To me, this closing statement is just an attempt to give God the credit for scientific progress. This speaks more to his mindset, that science will never disprove God, because to him, science is part of God.

Overall, I came away from the article with the impression that he hadn't really said anything of substance. He didn't back up his assertions in any meaningful way.

Jonathan.

Anonymous said...

Bruce-

oh yeah, don't forget the point I made yesterday-

"Personality, as I understand it, arises through a blend of instinct, interaction, and bodily function (ie glands, and stuff). It is not something unique to humans. Household pets and animals in the wild have it, or at least the vestiges of it.

You believe that such things come about through being present in the "foundation of reality", but let me ask you this. Assuming that you are right, imagine a place where such things are not part of the foundation. How do you think creatures of that universe would behave? What would be so radically different about them?"

I am extremely interested in your answer to this.
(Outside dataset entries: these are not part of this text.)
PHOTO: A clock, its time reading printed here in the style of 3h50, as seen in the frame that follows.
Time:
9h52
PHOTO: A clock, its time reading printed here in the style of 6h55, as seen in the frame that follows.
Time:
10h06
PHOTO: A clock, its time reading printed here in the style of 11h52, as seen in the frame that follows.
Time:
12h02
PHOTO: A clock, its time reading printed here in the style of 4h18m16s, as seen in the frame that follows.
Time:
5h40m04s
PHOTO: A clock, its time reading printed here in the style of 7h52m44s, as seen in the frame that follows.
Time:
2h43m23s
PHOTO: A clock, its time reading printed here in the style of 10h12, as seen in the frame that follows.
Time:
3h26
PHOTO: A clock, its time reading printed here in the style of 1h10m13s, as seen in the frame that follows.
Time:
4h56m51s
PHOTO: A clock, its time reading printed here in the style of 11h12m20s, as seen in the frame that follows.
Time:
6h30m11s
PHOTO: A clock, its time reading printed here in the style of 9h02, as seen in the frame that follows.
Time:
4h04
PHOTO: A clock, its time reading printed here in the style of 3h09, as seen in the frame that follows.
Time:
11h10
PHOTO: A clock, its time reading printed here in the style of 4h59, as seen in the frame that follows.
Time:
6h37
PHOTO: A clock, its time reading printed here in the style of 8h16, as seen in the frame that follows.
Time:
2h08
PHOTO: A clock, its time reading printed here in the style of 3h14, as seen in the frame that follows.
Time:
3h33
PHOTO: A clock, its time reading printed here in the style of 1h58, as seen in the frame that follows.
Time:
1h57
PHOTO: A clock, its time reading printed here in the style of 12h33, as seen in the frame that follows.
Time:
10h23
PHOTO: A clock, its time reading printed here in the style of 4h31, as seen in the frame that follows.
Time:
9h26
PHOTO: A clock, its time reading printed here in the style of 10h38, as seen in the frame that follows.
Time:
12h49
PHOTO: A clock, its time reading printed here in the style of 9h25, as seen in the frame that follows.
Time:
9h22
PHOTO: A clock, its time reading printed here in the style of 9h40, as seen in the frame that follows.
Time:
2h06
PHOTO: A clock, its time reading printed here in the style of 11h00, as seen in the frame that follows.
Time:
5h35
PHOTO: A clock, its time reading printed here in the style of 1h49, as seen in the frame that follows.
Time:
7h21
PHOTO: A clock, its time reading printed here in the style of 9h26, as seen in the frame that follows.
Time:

You might even say that I challenge you.

Jonathan.

Anonymous said...

I was all set to say today that if I really want to believe that Scotland beat France last night, then we did - but we did, so there's that analogy knackered then :-)

I flicked through the resurrection chapter in "The case agaist Christ" last night. Again, it was pretty poor - not thinking deeply enough about the evidence and and using the bibleto confirm it's self. Did you know the fact that jesus first appeared to women was evidence of the validity of the resurrection. Apparently women were considered unreliable witnesses at that time, so the fact women were the first to see him means it must be true - If only all gospel accounts agreed on this eh? (read for yourself, they dont) Also, the fact that washing the body would have been woman's work doesn't come in to it either.

I've brought in my copy of The God Delusion for you. I want it back before you leave though. Remember, read it with an open mind.
This is a great video, I recommend watching it. This is what christianity sounds like without the faith goggles on. http://www.youtube.com/watch?v=goQO4lcDt6E Any problem with the link, just search you tube for kissing hanks ass

Billy

Anonymous said...

Jimmy, in the flurry of activity, I missed your last post a couple of days ago. I have now responded on that thread.